Measuring a businesses’ carbon footprint is an important step towards sustainability, but there’s an issue: which methodology is best? There are many to choose from, each of which will give different outcomes. The TSA’s Sustainability Steering Group worked with consultant Grain Sustainability to make provisions within the industry’s sustainability roadmap to measure and reduce carbon emissions, using well-established platforms such as Compare Your Footprint. This platform became the foundation for GLARE – however, the long term vision is to specifically tailor it for the laundry industry. For example, it could potentially include emissions factors relating to oxygenated bleaches, as used by commercial laundries, and recycled rental textile products.
David Stevens, CEO of the TSA, said: “One of the critical things with this type of platform is that it has to be easy to use, to encourage operators to put in the data.

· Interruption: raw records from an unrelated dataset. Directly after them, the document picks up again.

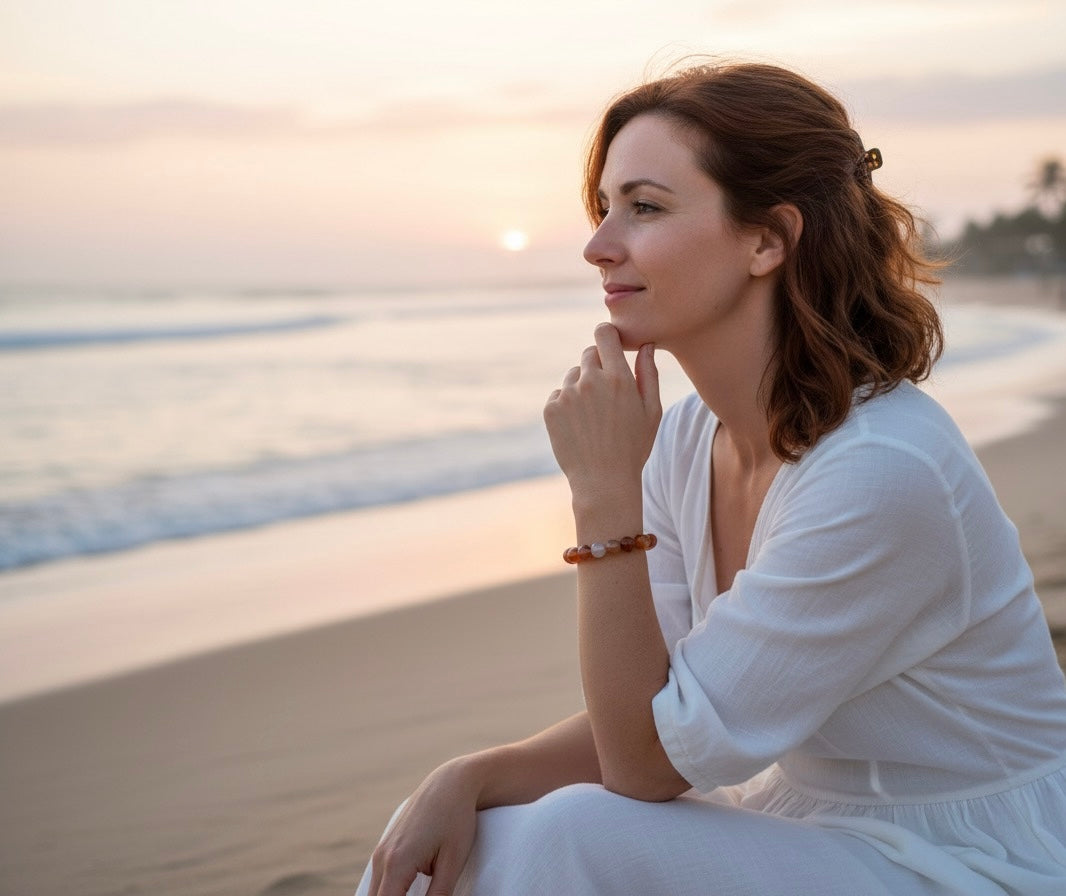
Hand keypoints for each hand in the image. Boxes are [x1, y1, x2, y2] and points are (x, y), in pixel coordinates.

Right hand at [368, 759, 478, 895]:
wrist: (451, 783)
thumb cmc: (456, 819)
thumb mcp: (453, 862)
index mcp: (397, 864)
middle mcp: (382, 859)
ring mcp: (381, 852)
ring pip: (374, 894)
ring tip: (416, 894)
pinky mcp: (386, 848)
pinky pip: (380, 882)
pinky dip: (388, 895)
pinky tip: (404, 894)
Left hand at [543, 323, 660, 499]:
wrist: (603, 482)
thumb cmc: (633, 447)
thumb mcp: (651, 411)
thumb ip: (648, 374)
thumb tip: (646, 345)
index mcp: (619, 378)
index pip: (604, 333)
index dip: (608, 336)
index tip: (612, 345)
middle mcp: (590, 381)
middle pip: (589, 353)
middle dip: (598, 365)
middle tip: (607, 394)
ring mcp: (568, 395)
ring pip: (573, 375)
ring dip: (582, 386)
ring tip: (594, 416)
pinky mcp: (551, 409)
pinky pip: (559, 394)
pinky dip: (567, 405)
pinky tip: (580, 426)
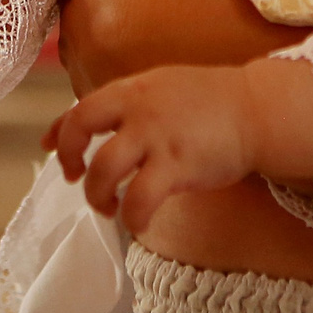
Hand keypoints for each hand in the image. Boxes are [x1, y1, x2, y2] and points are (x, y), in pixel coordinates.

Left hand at [45, 63, 258, 232]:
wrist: (257, 110)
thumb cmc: (211, 103)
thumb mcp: (161, 89)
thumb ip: (126, 106)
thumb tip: (88, 128)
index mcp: (132, 89)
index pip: (79, 108)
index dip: (59, 134)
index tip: (54, 154)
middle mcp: (138, 109)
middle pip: (79, 130)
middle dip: (69, 159)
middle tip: (76, 180)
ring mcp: (157, 136)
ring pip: (104, 170)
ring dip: (98, 196)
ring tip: (109, 207)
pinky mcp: (178, 165)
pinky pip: (140, 199)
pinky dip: (132, 217)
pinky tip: (138, 223)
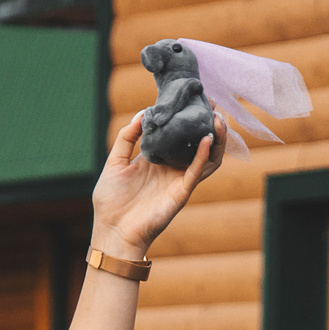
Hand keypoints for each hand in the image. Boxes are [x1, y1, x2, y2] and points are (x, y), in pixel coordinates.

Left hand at [88, 110, 222, 259]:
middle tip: (212, 104)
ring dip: (215, 138)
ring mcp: (179, 180)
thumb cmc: (111, 202)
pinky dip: (204, 155)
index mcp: (157, 160)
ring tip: (217, 119)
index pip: (177, 134)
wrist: (113, 231)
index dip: (186, 118)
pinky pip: (198, 171)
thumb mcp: (114, 162)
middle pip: (197, 143)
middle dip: (207, 124)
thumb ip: (127, 138)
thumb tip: (142, 114)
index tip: (191, 98)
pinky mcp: (182, 192)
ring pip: (207, 157)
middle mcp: (172, 169)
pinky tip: (207, 138)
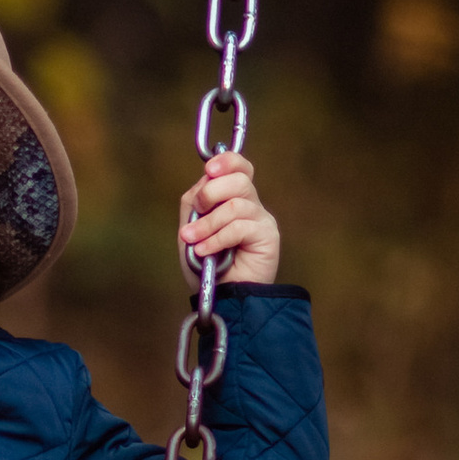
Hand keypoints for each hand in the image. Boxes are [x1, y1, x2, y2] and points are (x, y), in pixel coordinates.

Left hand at [178, 149, 281, 287]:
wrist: (220, 297)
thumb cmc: (206, 266)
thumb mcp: (190, 229)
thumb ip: (195, 202)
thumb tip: (204, 178)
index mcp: (234, 199)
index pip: (240, 167)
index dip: (227, 161)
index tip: (209, 169)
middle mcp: (251, 206)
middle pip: (240, 179)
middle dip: (211, 192)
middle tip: (198, 210)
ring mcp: (261, 220)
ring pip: (236, 204)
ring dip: (208, 223)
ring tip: (193, 241)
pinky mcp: (268, 236)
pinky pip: (240, 226)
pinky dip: (216, 238)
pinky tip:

We’ve trialled GLARE with some of our members, and they have described it as flexible, simple and intuitive.”
The TSA’s GLARE initiative received an enthusiastic welcome when it was presented to several other national associations in Europe and to the TRSA (the USA’s Textile Rental Services Association). They have agreed to support and promote it, seeing it as a global solution to a global issue.
GLARE will be launched early in 2025, when full details will be released. In the UK it will be offered free to TSA members. “We believe GLARE will make a major contribution to the industry’s carbon net zero objectives,” says Stevens.